I've found that spaCy's similarity does a decent job of comparing my documents using "en_core_web_lg" out-of-the-box.

I'd like to tighten up relationships in some areas and thought adding custom NER labels to the model would help, but my results before and after show no improvements, even though I've been able to create a test set of custom entities.

Now I'm wondering, was my theory completely wrong, or could I simply be missing something in my pipeline?

If I was wrong, what's the best approach to improve results?

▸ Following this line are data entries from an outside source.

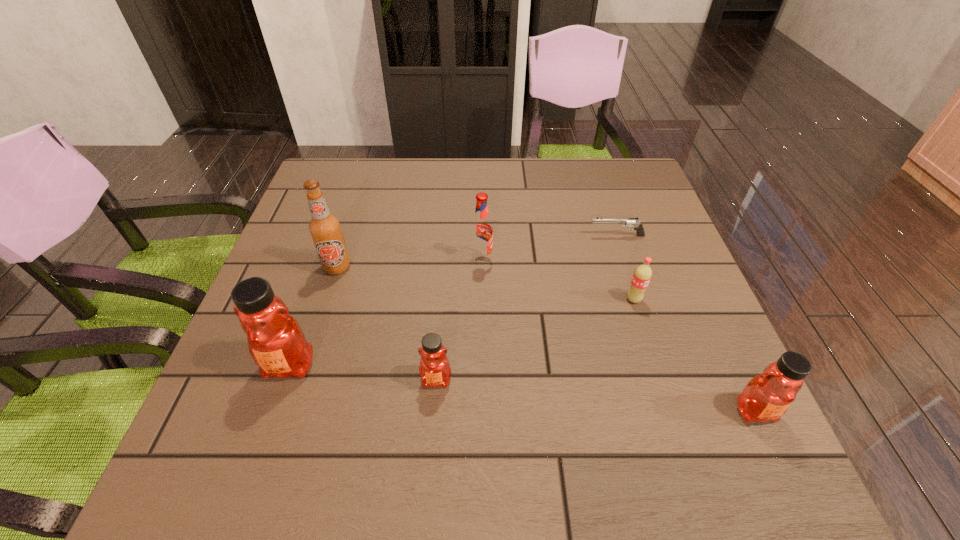
Select which honey appears as the second closest to the leftmost honey. Please provide its 2D coordinates. Your answer should be formatted as a tuple, i.e. [(x, y)], where the tuple contains the x and y coordinates of a point satisfying the conditions above.

[(767, 396)]

Find the location of a particular element. The height and width of the screenshot is (540, 960). honey that can be found as the third closest to the fourth farthest object is located at coordinates (276, 342).

At what (x,y) coordinates should I click in order to perform the action: click on vacant space that satisfies the following two spatial constraints: 1. on the front-facing side of the shortest object; 2. on the front label of the fifth object from right to left. Please return your answer as a coordinate pair (x, y). Looking at the image, I should click on (664, 380).

Locate an element on the screen. The image size is (960, 540). free space that satisfies the following two spatial constraints: 1. on the front-facing side of the pistol; 2. on the front label of the beer bottle is located at coordinates (627, 267).

Identify the location of free space in the image that satisfies the following two spatial constraints: 1. on the front-facing side of the pistol; 2. on the front label of the shortest honey. (664, 380).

Seems like some sort of custom labeling should help.

Here's an example of what I've tested so far:

import spacy
from spacy.pipeline import EntityRuler
from spacy.tokens import Doc
from spacy.gold import GoldParse

nlp = spacy.load("en_core_web_lg")

docA = nlp("Add fractions with like denominators.")
docB = nlp("What does one-third plus one-third equal?")

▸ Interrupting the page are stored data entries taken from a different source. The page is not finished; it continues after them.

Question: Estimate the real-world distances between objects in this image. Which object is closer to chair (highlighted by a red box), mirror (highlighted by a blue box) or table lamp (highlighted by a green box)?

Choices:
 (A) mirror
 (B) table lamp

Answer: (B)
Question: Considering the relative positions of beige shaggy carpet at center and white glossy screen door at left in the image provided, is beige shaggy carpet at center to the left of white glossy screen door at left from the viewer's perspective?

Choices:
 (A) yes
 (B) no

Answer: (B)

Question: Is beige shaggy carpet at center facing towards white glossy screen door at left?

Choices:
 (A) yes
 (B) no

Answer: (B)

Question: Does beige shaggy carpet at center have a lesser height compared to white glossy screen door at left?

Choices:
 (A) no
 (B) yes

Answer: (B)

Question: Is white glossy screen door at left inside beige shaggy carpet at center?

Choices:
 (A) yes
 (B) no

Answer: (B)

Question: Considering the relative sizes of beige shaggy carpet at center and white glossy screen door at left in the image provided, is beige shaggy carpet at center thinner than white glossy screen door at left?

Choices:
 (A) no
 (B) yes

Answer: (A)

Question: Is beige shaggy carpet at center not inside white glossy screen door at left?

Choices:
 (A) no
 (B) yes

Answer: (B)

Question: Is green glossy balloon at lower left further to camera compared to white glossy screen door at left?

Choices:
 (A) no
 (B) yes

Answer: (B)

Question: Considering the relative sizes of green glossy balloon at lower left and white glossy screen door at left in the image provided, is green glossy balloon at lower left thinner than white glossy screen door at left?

sim_before = docA.similarity(docB)
print(sim_before)

0.5949629181460099

^^ Not too shabby, but I'd like to see results closer to 0.85 in this example.
So, I use EntityRuler and add some patterns to try and tighten up the relationships:

ruler = EntityRuler(nlp)
patterns = [
    {"label": "ADDITION", "pattern": "Add"},
    {"label": "ADDITION", "pattern": "plus"},
    {"label": "FRACTION", "pattern": "one-third"},
    {"label": "FRACTION", "pattern": "fractions"},
    {"label": "FRACTION", "pattern": "denominators"},

]
ruler.add_patterns(patterns)
nlp.add_pipe(ruler, before='ner')
print(nlp.pipe_names)

['tagger', 'parser', 'entity_ruler', 'ner']

Adding GoldParse seems to be important, so I added the following and updated NER:

doc1 = Doc(nlp.vocab, [u'What', u'does', u'one-third', u'plus', u'one-third', u'equal'])
gold1 = GoldParse(doc1, [u'0', u'0', u'U-FRACTION', u'U-ADDITION', u'U-FRACTION', u'O'])

doc2 = Doc(nlp.vocab, [u'Add', u'fractions', u'with', u'like', u'denominators'])
gold2 = GoldParse(doc2, [u'U-ADDITION', u'U-FRACTION', u'O', u'O', u'U-FRACTION'])

ner = nlp.get_pipe("ner")
losses = {}
optimizer = nlp.begin_training()
ner.update([doc1, doc2], [gold1, gold2], losses=losses, sgd=optimizer)

{'ner': 0.0}

You can see my custom entities are working, but the test results show zero improvement:

test1 = nlp("Add fractions with like denominators.")
test2 = nlp("What does one-third plus one-third equal?")

print([(ent.text, ent.label_) for ent in test1.ents])
print([(ent.text, ent.label_) for ent in test2.ents])

sim = test1.similarity(test2)
print(sim)

[('Add', 'ADDITION'), ('fractions', 'FRACTION'), ('denominators', 'FRACTION')]
[('one-third', 'FRACTION'), ('plus', 'ADDITION'), ('one-third', 'FRACTION')]
0.5949629181460099

Any tips would be greatly appreciated!


Solution

  • I found my solution was nestled in this tutorial: Text Classification in Python Using spaCy, which generates a BoW matrix for spaCy's text data by using SciKit-Learn's CountVectorizer.

    I avoided sentiment analysis tutorials, due to binary classification, since I need support for multiple categories. The trick was to set multi_class='auto' on the LogisticRegression linear model, and to use average='micro' on the precision score and precision recall, so all my text data, like entities, were leveraged:

    classifier = LogisticRegression(solver='lbfgs', multi_class='auto')
    

    and...

    print("Logistic Regression Accuracy:",metrics.accuracy_score(y_test, predicted))
    print("Logistic Regression Precision:",metrics.precision_score(y_test, predicted,average='micro'))
    print("Logistic Regression Recall:",metrics.recall_score(y_test, predicted,average='micro'))
    

    Hope this helps save someone some time!